Text block:
========================================

You may be jumping to conclusions a bit with the whole "red flag" comment, but I think one of the reasons there is an issue with you is because he thinks there isn't one. You may have reinforced that belief when you changed the subject after his answer for the "5 year plan" question. He wants to do this and since you have not objected, he is under the belief that you don't have an opinion, when in fact you do.

 

If you really love this guy, I think you owe it to him to lay all of this out on the table, so to speak, and let him decide. Holding back your true emotions isn't helping you, and it sure isn't going to help the relationship.

  • Author
Posted
You may be jumping to conclusions a bit with the whole "red flag" comment, but I think one of the reasons there is an issue with you is because he thinks there isn't one. You may have reinforced that belief when you changed the subject after his answer for the "5 year plan" question. He wants to do this and since you have not objected, he is under the belief that you don't have an opinion, when in fact you do.

 

If you really love this guy, I think you owe it to him to lay all of this out on the table, so to speak, and let him decide. Holding back your true emotions isn't helping you, and it sure isn't going to help the relationship.

 

That is where my dilemma lies (the part in bold). I want to tell him how I feel without making it sound like I'm making an ultimatum. I want him to want to move out on his own, not just because he's afraid if he doesn't do so he'll lose me.

Posted

is this a double standard women impose on men?

 

What if a woman was still living with her parents, would this be a red flag?

Posted
is this a double standard women impose on men?

 

What if a woman was still living with her parents, would this be a red flag?

 

yes of course.

Posted
My boyfriend of 3 months is 31 years old and lives with his parents. Now at first I could understand why he moved back in, he had to pay $600 a month in insurance and could barely afford living on his own at that point so he moved back home. That was with his old job though, where they had cut off his insurance, but now he has a new job with insurance and making good pay. At first he told me that he was looking around at apartments and houses, trying to save up a bit more than he had so he could find a nice place to move. But that was 3, almost 4 months ago. Yesterday I asked him if he was ever going to move out of his parents house again. He told me that he would eventually, but he was enjoying living at home with his mom cooking him dinner everyday, and he didn't see any rush in moving out. So I'm starting to wonder if this is a red flag.

 

I mean, I'd think that the average 30 year old male would want his own place, especially if he had lived on his own once before. Granted, his parents don't bother him much or try to get into his business, and he does pay them about $500 in rent each month, but I'm starting to wonder if this is a red flag and possibly a sign of him being a "momma's boy".

I don't know that this is a "commitmentphobe" red flag, but his response (he likes his mom taking care of him) is a major turn off, and probably some kind of flag.

 

Sounds like he gave you some misleading information = another turn off.

 

Also, I just need to say, what the hell is wrong with him?!?! If he has the chance to save some money by living at home, and he is a 31 year old male who wants a family (or at the very least to be self sufficient??) ...DUDE SAVE UP FOR A DOWN PAYMENT ON A HOUSE! Prices are ridiculous right now. He could even rent out the extra bedrooms and let his roommates pay his mortgage.

========================================

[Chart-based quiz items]
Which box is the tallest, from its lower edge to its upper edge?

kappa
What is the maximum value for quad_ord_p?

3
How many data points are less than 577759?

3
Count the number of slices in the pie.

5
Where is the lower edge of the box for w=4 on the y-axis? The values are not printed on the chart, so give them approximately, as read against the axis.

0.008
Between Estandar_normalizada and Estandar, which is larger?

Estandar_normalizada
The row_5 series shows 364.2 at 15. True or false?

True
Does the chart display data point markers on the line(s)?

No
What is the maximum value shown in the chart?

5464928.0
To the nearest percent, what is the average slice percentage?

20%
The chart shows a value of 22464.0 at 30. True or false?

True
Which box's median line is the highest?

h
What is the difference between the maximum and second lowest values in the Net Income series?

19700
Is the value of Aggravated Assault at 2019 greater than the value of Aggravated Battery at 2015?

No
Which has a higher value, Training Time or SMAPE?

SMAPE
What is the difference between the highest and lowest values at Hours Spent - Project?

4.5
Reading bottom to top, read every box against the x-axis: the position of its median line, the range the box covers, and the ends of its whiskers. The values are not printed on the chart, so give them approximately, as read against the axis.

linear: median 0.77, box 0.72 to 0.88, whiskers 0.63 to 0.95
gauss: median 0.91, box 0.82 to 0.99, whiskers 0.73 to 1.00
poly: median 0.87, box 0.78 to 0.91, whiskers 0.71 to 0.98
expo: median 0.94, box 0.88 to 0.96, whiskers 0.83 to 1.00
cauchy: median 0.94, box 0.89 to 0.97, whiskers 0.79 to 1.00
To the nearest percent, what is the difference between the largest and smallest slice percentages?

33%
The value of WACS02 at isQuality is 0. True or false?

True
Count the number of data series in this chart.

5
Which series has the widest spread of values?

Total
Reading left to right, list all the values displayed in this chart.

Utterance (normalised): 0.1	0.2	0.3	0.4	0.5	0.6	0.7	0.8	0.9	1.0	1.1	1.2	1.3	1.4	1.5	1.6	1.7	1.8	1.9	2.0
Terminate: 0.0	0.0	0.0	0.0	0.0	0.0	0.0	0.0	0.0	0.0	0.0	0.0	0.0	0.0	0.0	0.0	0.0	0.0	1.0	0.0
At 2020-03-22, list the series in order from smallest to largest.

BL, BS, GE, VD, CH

========================================

Exercise instructions:
(A) According to the forum thread, how much rent does the 31-year-old boyfriend pay his parents each month?
(B) Update the forum thread starting with "yes of course." and going on through "a red flag.", swapping "dinner" for "breakfast".

List of solutions:
(A) About $500.

(B)
yes of course.

Posted
My boyfriend of 3 months is 31 years old and lives with his parents. Now at first I could understand why he moved back in, he had to pay $600 a month in insurance and could barely afford living on his own at that point so he moved back home. That was with his old job though, where they had cut off his insurance, but now he has a new job with insurance and making good pay. At first he told me that he was looking around at apartments and houses, trying to save up a bit more than he had so he could find a nice place to move. But that was 3, almost 4 months ago. Yesterday I asked him if he was ever going to move out of his parents house again. He told me that he would eventually, but he was enjoying living at home with his mom cooking him breakfast everyday, and he didn't see any rush in moving out. So I'm starting to wonder if this is a red flag.